Building a monetary and financial system for the future
Monetary policy is about preserving trust in the value of money, which is essential for the monetary system itself. Digital innovation does not change the fundamental premise of trust in money underpinned by central banks. But it does open vast new potential for the functioning of the monetary and financial system. Technological innovations hold the promise of improving existing financial services and enabling entirely new contracting possibilities. But they need to be built on a strong footing. Central banks must step up to the challenge and build the foundations for the next-generation monetary and financial system.
The next-generation monetary system is grounded on tokenisation. Tokenisation means representing financial claims in a programmable platform. This integrates the claims themselves with the rules and logic governing transfers, to enable the contingent execution of actions (ie "if", "then" and "else"). Having central bank money, private forms of money and other claims in the same venue opens up new economic arrangements. We laid out this vision in our 2023 Annual Economic Report in terms of a "unified ledger". Since then, innovation has taken further strides. In securities markets, tokenisation on a unified ledger both improves the old and enables the new. The application to correspondent banking is particularly promising. Project Agorá envisages a unified ledger for correspondent banking where the sequences of account updates and associated messaging and compliance checks can all be done in one go. The traditional separation of messaging, clearing and settlement gives way to the seamless operations of a unified ledger, while preserving sound money and the integrity of the monetary system.
These examples give just a glimpse of what can be achieved. The possibilities are limited only by the imagination and ingenuity of the developers.

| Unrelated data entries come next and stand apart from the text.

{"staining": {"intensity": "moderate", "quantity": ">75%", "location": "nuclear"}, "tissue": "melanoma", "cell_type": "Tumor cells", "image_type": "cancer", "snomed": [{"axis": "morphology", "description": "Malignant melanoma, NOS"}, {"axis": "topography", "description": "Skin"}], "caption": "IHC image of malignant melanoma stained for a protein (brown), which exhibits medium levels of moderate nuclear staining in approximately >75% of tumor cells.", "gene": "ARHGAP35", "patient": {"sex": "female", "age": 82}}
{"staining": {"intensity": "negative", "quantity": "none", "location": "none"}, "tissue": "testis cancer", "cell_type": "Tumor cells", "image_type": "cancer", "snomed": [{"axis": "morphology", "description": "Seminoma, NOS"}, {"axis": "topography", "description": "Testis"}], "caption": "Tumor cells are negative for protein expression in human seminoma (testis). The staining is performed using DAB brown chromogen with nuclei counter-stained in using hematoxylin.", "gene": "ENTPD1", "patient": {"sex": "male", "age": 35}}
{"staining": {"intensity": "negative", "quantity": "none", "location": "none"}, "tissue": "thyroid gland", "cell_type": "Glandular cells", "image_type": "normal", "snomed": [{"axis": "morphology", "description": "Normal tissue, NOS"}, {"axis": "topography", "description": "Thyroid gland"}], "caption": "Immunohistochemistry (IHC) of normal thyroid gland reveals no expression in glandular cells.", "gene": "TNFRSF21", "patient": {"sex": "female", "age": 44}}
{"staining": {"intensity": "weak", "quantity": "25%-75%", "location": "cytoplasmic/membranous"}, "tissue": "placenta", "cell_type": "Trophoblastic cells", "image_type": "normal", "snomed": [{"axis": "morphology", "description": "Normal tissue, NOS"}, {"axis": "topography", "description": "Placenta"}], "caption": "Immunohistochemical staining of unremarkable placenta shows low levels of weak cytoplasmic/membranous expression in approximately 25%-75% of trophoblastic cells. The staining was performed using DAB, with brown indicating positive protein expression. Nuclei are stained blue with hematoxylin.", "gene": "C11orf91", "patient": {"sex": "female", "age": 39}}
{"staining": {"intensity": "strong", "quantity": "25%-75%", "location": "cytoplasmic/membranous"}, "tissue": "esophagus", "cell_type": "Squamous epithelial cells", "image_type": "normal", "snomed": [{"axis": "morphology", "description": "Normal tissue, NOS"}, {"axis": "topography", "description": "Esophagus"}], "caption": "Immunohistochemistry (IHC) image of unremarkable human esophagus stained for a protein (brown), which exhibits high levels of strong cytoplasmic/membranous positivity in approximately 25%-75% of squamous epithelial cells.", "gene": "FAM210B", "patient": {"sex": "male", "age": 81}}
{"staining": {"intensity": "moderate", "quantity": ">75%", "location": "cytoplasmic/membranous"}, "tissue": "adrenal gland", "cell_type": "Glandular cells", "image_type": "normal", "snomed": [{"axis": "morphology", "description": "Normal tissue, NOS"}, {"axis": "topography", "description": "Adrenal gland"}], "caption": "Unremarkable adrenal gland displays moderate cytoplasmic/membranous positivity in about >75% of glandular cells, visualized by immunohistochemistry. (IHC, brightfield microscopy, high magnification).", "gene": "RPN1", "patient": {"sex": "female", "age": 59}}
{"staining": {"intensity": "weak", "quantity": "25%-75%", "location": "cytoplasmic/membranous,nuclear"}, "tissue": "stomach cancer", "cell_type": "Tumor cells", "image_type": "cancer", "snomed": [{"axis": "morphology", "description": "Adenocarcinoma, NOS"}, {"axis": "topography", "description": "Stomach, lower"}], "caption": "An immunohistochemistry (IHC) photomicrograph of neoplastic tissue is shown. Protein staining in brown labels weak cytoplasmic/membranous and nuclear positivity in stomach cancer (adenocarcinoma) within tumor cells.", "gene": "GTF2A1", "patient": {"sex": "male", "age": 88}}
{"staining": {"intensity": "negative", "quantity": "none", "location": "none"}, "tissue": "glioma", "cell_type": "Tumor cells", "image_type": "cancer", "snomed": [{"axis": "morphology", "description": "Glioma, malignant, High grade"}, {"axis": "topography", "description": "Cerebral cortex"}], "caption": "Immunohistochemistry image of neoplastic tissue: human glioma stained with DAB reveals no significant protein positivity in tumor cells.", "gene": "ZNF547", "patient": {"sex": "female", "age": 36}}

Alternatives built on privately issued currencies that circulate on public blockchains, such as stablecoins, fall short when set against the three key tests that money must fulfil to serve society. The first test is the singleness of money, which refers to the property that money is accepted at par with no questions asked, whatever form it takes. The second test is elasticity, which refers to the ability to provide money flexibly so that obligations are discharged in a timely way without waiting for incoming funds and thus avoiding gridlock. Last but not least, the third test is the integrity of the monetary system against illicit activity. Stablecoins fare poorly on all three criteria, and so they cannot serve as the mainstay of the monetary system. Whether they can play some subsidiary role going forward beyond being the gateway to the crypto ecosystem remains to be seen.
Tokenisation can deliver the best of digital innovation if it is grounded in the indispensable trust in money provided by central banks. Tokenised platforms with central bank money at the core can unlock new possibilities while maintaining stability and trust. To start, they should integrate central bank reserves, commercial bank money and government bonds – key forms of money and financial assets that form the cornerstone of the financial system. With these foundations in place, there is scope for the public and private sectors to unlock new efficiencies and capabilities.
Central banks must play a catalytic role. As guardians of the monetary system, they have the mandate and the capacity to drive change. In this, they can work with the private sector and coalesce efforts around a shared vision of the monetary and financial system of the future. By playing this role, they can help to serve society and maintain the crucial trust in money for the next generation.